Trade Update – Time to close out all remaining RUT Sep 620/630s
If you have yet to do so, it’s time to close out all of your RUT Sep 620/630 bear call spreads. You cannot wait any longer than 3 hours prior to the cease of trade today. After 3 hours, liquidity starts to dry up and it gets harder an harder to get a fill….and the debit price also starts to climb….especially in the last 1.5 hours.

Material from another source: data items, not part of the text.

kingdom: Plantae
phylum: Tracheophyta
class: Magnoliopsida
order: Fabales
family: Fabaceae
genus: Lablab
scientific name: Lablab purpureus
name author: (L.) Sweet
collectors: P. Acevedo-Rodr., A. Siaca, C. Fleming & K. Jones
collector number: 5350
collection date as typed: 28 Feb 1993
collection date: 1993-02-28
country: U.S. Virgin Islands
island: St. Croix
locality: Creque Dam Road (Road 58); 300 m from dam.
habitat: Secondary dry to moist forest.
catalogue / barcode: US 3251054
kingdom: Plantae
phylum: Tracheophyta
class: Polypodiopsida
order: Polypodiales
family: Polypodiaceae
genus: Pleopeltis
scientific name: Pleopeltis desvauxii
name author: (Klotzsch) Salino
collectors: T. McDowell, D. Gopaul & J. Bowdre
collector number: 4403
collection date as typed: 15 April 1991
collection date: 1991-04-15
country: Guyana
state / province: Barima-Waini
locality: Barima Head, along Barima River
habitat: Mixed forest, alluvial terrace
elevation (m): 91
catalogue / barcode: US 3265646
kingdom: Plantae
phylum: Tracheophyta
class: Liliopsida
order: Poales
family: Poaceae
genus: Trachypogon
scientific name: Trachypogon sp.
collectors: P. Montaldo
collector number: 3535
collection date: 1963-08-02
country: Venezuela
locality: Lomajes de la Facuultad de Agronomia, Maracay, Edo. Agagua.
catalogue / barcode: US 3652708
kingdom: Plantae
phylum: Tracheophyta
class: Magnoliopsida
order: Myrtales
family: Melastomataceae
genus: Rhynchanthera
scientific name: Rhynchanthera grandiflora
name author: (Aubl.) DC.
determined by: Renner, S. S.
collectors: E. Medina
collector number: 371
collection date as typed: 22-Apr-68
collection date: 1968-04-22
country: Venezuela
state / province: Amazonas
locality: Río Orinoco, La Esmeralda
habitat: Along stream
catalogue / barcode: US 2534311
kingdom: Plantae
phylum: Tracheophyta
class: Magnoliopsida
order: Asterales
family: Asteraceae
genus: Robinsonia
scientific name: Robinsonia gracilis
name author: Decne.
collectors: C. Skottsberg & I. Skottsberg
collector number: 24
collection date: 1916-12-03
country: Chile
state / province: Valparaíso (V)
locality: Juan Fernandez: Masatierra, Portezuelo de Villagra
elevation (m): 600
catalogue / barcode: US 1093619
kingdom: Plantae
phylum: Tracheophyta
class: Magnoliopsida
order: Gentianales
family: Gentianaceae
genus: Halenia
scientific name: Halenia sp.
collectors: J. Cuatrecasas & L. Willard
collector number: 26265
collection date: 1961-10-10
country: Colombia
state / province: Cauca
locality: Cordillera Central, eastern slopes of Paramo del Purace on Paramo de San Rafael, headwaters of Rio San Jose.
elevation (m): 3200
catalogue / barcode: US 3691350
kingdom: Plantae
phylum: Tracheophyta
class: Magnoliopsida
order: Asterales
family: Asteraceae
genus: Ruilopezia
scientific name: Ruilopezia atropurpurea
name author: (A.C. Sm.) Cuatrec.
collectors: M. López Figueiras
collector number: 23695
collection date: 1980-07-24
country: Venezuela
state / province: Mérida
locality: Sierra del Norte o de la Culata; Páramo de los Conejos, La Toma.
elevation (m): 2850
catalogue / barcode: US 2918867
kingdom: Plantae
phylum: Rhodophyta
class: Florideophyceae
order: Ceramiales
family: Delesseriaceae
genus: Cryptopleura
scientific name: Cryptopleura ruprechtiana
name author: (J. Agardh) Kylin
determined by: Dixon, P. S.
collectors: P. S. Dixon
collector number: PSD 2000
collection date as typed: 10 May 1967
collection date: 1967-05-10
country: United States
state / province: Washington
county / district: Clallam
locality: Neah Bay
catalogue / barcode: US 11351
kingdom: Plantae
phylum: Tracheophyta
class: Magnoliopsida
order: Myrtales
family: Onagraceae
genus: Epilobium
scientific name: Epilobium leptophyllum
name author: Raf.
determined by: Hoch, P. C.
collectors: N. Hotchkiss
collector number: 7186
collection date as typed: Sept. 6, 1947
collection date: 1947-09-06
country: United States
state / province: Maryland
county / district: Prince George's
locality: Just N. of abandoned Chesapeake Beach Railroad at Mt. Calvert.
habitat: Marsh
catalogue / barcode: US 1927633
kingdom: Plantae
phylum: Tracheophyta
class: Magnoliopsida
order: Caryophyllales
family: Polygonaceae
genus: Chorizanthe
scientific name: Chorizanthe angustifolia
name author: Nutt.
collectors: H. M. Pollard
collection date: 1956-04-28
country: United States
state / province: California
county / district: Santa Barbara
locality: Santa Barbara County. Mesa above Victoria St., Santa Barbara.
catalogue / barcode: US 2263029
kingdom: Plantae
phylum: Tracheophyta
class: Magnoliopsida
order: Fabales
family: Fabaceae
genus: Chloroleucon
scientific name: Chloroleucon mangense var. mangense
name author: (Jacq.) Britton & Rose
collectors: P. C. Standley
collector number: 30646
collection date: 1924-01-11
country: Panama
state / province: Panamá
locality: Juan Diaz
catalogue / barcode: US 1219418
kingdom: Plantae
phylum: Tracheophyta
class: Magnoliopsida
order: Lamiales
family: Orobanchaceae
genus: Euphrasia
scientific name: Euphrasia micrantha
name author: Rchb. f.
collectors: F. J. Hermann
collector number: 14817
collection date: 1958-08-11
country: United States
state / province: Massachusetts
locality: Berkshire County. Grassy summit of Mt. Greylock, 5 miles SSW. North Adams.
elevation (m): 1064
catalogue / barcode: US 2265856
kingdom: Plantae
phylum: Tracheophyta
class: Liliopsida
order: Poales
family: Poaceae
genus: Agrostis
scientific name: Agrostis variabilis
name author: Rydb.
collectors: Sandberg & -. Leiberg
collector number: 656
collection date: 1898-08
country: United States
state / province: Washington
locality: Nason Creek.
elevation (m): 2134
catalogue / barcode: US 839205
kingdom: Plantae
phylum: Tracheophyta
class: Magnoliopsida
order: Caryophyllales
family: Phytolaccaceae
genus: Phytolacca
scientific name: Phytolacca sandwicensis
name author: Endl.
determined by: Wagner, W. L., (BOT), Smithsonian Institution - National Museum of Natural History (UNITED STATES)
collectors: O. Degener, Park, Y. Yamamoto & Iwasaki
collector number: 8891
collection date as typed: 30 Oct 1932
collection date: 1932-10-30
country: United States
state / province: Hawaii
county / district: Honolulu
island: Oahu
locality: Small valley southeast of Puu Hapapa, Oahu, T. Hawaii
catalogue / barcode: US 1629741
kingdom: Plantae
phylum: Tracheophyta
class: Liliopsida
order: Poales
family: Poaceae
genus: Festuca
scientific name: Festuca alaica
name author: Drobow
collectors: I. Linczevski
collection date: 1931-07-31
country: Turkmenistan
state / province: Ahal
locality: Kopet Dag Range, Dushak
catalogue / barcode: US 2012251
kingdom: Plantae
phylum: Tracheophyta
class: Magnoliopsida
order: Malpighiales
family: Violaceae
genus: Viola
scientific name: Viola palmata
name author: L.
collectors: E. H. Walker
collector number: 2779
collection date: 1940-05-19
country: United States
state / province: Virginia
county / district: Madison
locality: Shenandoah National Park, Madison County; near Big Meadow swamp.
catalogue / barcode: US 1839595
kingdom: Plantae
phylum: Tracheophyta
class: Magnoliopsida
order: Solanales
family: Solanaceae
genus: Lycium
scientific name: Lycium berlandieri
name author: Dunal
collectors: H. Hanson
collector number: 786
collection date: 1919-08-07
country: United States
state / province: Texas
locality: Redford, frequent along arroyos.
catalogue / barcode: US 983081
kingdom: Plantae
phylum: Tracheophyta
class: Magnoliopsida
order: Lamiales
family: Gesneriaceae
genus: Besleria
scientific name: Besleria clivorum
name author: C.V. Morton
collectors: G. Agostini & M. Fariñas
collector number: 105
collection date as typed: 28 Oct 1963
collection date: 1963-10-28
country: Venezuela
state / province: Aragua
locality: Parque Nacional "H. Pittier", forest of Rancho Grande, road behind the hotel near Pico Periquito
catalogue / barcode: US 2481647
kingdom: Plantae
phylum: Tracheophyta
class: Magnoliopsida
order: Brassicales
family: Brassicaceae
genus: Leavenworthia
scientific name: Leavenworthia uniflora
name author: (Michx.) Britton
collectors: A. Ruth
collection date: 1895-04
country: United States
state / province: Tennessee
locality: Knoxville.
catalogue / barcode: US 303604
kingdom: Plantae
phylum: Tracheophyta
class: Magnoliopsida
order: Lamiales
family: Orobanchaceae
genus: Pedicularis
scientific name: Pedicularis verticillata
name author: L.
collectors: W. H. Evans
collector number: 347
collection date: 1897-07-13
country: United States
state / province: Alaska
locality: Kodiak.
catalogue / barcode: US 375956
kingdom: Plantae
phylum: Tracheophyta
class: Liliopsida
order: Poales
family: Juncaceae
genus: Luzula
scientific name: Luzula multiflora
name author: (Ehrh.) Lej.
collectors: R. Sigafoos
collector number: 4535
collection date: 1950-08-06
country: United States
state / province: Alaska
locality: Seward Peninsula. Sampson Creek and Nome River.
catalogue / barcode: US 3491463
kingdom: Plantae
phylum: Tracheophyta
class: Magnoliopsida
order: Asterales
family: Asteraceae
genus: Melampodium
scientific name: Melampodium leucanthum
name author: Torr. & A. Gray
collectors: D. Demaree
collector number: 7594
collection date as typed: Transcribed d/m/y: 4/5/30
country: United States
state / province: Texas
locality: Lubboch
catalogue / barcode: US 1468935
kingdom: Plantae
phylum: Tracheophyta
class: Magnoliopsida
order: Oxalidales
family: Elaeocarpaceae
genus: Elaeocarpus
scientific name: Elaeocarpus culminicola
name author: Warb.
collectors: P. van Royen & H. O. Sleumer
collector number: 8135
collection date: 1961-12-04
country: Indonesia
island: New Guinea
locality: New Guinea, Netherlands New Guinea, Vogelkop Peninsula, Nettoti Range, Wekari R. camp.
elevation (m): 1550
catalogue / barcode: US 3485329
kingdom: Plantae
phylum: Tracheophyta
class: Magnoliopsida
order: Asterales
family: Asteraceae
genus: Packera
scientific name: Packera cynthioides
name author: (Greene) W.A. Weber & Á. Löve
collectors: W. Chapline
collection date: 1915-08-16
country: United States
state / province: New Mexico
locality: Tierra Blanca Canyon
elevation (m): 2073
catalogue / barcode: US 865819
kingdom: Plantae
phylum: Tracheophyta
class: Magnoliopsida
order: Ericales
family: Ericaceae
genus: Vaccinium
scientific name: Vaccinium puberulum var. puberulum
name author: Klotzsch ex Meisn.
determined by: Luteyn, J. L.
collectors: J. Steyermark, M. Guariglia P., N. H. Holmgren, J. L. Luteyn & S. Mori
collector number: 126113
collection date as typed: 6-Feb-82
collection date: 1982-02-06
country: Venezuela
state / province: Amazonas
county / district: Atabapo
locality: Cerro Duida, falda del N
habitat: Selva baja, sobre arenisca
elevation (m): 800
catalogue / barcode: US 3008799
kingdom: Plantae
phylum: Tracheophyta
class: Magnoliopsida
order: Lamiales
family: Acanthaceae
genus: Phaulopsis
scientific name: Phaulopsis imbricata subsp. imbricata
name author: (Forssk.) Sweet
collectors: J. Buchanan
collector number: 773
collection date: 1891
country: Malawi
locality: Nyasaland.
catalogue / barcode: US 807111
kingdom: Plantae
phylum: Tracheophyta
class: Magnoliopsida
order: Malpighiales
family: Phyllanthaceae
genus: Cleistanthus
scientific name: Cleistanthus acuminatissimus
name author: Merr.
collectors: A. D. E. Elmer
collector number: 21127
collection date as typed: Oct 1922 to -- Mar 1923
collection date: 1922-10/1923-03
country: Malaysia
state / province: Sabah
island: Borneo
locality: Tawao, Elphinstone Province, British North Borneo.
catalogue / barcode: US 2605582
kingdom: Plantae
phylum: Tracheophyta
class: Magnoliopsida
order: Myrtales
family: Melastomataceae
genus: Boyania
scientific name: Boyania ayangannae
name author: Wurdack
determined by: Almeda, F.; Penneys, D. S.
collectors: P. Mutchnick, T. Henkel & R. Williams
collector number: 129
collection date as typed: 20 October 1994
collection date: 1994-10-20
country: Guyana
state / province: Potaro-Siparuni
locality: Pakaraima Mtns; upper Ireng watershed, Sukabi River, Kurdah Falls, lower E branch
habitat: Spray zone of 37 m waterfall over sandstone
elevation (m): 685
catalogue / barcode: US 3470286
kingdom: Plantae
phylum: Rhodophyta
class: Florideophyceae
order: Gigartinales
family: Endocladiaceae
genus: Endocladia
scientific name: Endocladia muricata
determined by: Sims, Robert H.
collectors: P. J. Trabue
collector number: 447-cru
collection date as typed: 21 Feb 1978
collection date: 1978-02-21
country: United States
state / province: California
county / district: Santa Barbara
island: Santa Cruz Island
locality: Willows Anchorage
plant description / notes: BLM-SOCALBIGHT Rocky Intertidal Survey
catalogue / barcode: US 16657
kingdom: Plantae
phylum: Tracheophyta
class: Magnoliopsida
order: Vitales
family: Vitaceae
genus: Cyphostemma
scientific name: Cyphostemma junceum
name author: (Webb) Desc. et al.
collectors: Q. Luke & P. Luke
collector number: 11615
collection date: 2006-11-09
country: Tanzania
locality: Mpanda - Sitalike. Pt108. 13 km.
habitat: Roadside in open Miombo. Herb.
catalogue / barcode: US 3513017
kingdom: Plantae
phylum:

Per the RUT Sep 630/640 bear call spread that some of you opened to bring in more premium, you could either hold onto this spread through settlement and let it expire, or close it out today, up until 3 hours prior to cease of trading today. If you decided to hold it, there is settlement risk because we never know exactly where the RUT will settle Friday morning. But because there are no major announcements tomorrow, and because the market has climbed so aggressively in the last week, there is a good chance that the RUT will settle Friday morning below 630. For more on the settlement process of European style options please visit the FAQ Page. If you don’t feel comfortable with the settlement risk then you should close it out 3 hours prior to the end of trade today, Thursday.
And for those of you who have the SPY Sep 108/111 bear call spread, because this is an option on an ETF, it trades American style and it will trade through the end of tomorrow, Friday, and where the price closes at on Friday is the final price. As of this writing the SPY is at 107.1 and you could continue to hold it longer, and maybe even hold it through close of trade on Friday where you will then keep 100% of the premium collected. If at any time the SPY touches 107.7 you should immediately close it out.



What’s the biggest point/percentage jump between thursday close and friday settlement price you’ve seen?
Hi Brad….I am impressed on how we adjusted this trade. Being somewhat new to this, I was sweating bullets all day Wednesday and Thursday. I closed out my 630-620 position on Wednesday, and re entered the 640-630. I got to watch how the rising market affected the Gamma and Theta on Wednesday, and believe that the right choices were made, considering the great risk involved at that time. I did learn alot. I am thinking of Autotrading, mainly because of what could have happened on those days if I had not been home to close out and adjust those trades.
When volatility was high in late 2008 and early 2009, the RLS could settle 25 points higher or lower than where the RUT closed at on Thursday. Pretty crazy. At that time the RUT was around 440, so in order to feel comfortable in holding our spreads all the way through expiration and settlement we would want our short legs of our credit spreads to be at least 25 points away. So the short call leg strike price would need to be at 465 or higher, and our short put leg strike price would need to be at 415 or lower. And if not, we would close our spreads out on the last day of trade before expiration on Thursday, 3 to 4 hours prior to cease of trade to avoid settlement risk.